Organized by each individual paese’s city hall, these festivals (often called Sagras) always have a small-town, no fuss atmosphere. The cooks, servers, cashiers, etc., are all local volunteers, and as they argue and anxiously flitter around, they give the impression that it’s a miracle they were even able to get the tents up in time to serve the food.

Polenta, for those who don’t know, is a classic Fall/Winter dish made of cornmeal, topped off with red sauce and sausage, or another kind of meat. It’s a recipe that’s practically as old as time, particularly popular in the North as well as areas with higher elevations and cooler climates. Simple and delicious, I fondly remember my own grandmother often making it for us.
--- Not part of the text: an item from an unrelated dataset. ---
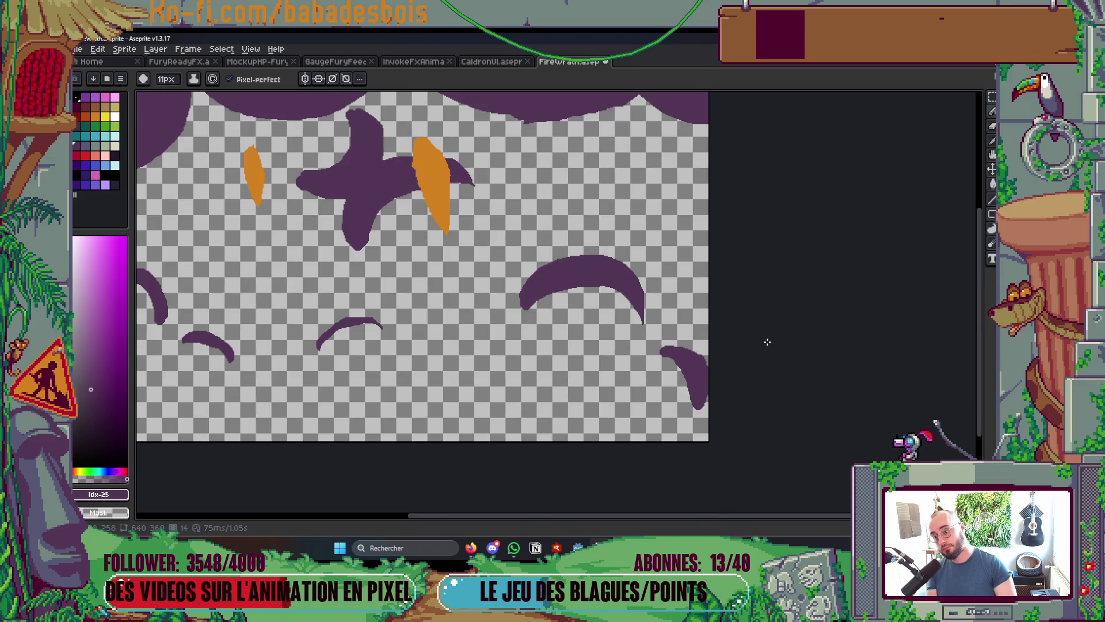
scroll(767, 342, down, 4)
As usual, when attending a public event in Italy involving food, you have to have your game face on. What begins as an organized line usually ends up a clump of hungry wolves fighting over the one, prepared tray churned out every what-seems-like-an-eternity. The mood is mostly upbeat though, since everyone knows the wait is always worth it. And with the prices as ridiculously cheap as they are, is anyone really going to mess with someone’s Nonna cooking in the back? No. That would make you a grande stronzo.

So, you wait. And when you finally walk away with that tray, it feels like you’re escaping with the holy grail – as those left behind glare at you with a mixture of envy and admiration. You take your seat at a picnic table, drink your red wine from a plastic cup, listen to some classic Roman folk songs, and simply enjoy.